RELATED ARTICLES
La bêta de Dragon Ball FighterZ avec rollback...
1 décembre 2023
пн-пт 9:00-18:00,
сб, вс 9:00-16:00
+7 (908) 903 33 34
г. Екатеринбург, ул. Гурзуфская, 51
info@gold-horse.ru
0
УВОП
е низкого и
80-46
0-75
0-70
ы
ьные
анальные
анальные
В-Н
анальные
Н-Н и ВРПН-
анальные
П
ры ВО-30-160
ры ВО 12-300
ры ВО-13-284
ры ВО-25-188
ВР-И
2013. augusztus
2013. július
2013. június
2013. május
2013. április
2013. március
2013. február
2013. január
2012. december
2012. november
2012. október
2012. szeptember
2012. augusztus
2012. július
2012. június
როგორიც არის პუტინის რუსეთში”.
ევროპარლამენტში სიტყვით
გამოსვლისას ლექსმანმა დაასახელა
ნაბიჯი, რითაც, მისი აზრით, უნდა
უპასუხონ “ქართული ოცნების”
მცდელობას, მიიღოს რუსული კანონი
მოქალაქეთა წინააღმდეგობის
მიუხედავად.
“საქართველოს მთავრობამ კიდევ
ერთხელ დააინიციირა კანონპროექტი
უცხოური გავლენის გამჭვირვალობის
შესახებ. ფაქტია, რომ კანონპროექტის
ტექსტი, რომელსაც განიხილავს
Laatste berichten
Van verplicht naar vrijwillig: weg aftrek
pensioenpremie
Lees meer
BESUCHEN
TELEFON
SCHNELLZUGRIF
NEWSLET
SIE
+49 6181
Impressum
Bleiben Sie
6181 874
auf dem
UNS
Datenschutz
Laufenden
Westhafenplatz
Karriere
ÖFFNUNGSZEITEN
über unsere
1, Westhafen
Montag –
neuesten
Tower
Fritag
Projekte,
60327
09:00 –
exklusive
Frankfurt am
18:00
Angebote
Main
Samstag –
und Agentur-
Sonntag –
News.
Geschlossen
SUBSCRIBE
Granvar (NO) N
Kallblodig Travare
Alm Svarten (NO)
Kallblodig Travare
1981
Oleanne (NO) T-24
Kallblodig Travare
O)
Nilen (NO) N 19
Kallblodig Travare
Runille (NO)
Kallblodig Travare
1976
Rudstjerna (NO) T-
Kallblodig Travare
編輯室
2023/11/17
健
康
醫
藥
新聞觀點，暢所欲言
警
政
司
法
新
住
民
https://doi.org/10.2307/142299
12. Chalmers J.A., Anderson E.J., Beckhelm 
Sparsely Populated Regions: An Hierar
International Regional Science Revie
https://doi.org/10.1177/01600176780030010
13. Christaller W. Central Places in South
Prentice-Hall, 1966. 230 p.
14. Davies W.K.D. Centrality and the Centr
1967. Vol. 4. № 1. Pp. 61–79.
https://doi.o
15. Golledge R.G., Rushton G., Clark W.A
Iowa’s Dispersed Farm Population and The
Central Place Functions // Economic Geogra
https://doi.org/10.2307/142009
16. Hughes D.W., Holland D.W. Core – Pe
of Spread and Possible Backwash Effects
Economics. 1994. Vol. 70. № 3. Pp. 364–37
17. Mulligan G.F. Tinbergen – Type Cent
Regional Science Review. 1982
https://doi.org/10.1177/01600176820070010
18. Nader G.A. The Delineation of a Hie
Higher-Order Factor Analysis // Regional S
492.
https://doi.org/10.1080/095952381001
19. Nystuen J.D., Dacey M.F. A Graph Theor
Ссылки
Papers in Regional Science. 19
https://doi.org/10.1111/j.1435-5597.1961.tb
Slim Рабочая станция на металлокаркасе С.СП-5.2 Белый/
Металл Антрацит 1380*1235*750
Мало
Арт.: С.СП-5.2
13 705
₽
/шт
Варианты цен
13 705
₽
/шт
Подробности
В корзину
##############################
Aim of the exercise: Word for word, repeat every line of the data.

Solution to the exercise:
RELATED ARTICLES
La bêta de Dragon Ball FighterZ avec rollback...
1 décembre 2023
пн-пт 9:00-18:00,
сб, вс 9:00-16:00
+7 (908) 903 33 34
г. Екатеринбург, ул. Гурзуфская, 51
info@gold-horse.ru
0
УВОП
е низкого и
80-46
0-75
0-70
ы
ьные
анальные
анальные
В-Н
анальные
Н-Н и ВРПН-
анальные
П
ры ВО-30-160
ры ВО 12-300
ры ВО-13-284
ры ВО-25-188
ВР-И
2013. augusztus
2013. július
2013. június
2013. május
2013. április
2013. március
2013. február
2013. január
2012. december
2012. november
2012. október
2012. szeptember
2012. augusztus
2012. július
2012. június
როგორიც არის პუტინის რუსეთში”.
ევროპარლამენტში სიტყვით
გამოსვლისას ლექსმანმა დაასახელა
ნაბიჯი, რითაც, მისი აზრით, უნდა
უპასუხონ “ქართული ოცნების”
მცდელობას, მიიღოს რუსული კანონი
მოქალაქეთა წინააღმდეგობის
მიუხედავად.
“საქართველოს მთავრობამ კიდევ
ერთხელ დააინიციირა კანონპროექტი
უცხოური გავლენის გამჭვირვალობის
შესახებ. ფაქტია, რომ კანონპროექტის
ტექსტი, რომელსაც განიხილავს
Laatste berichten
Van verplicht naar vrijwillig: weg aftrek
pensioenpremie
Lees meer
BESUCHEN
TELEFON
SCHNELLZUGRIF
NEWSLET
SIE
+49 6181
Impressum
Bleiben Sie
6181 874
auf dem
UNS
Datenschutz
Laufenden
Westhafenplatz
Karriere
ÖFFNUNGSZEITEN
über unsere
1, Westhafen
Montag –
neuesten
Tower
Fritag
Projekte,
60327
09:00 –
exklusive
Frankfurt am
18:00
Angebote
Main
Samstag –
und Agentur-
Sonntag –
News.
Geschlossen
SUBSCRIBE
Granvar (NO) N
Kallblodig Travare
Alm Svarten (NO)
Kallblodig Travare
1981
Oleanne (NO) T-24
Kallblodig Travare
O)
Nilen (NO) N 19
Kallblodig Travare
Runille (NO)
Kallblodig Travare
1976
Rudstjerna (NO) T-
Kallblodig Travare
編輯室
2023/11/17
健
康
醫
藥
新聞觀點，暢所欲言
警
政
司
法
新
住
民
https://doi.org/10.2307/142299
12. Chalmers J.A., Anderson E.J., Beckhelm 
Sparsely Populated Regions: An Hierar
International Regional Science Revie
https://doi.org/10.1177/01600176780030010
13. Christaller W. Central Places in South
Prentice-Hall, 1966. 230 p.
14. Davies W.K.D. Centrality and the Centr
1967. Vol. 4. № 1. Pp. 61–79.
https://doi.o
15. Golledge R.G., Rushton G., Clark W.A
Iowa’s Dispersed Farm Population and The
Central Place Functions // Economic Geogra
https://doi.org/10.2307/142009
16. Hughes D.W., Holland D.W. Core – Pe
of Spread and Possible Backwash Effects
Economics. 1994. Vol. 70. № 3. Pp. 364–37
17. Mulligan G.F. Tinbergen – Type Cent
Regional Science Review. 1982
https://doi.org/10.1177/01600176820070010
18. Nader G.A. The Delineation of a Hie
Higher-Order Factor Analysis // Regional S
492.
https://doi.org/10.1080/095952381001
19. Nystuen J.D., Dacey M.F. A Graph Theor
Ссылки
Papers in Regional Science. 19
https://doi.org/10.1111/j.1435-5597.1961.tb
Slim Рабочая станция на металлокаркасе С.СП-5.2 Белый/
Металл Антрацит 1380*1235*750
Мало
Арт.: С.СП-5.2
13 705
₽
/шт
Варианты цен
13 705
₽
/шт
Подробности
В корзину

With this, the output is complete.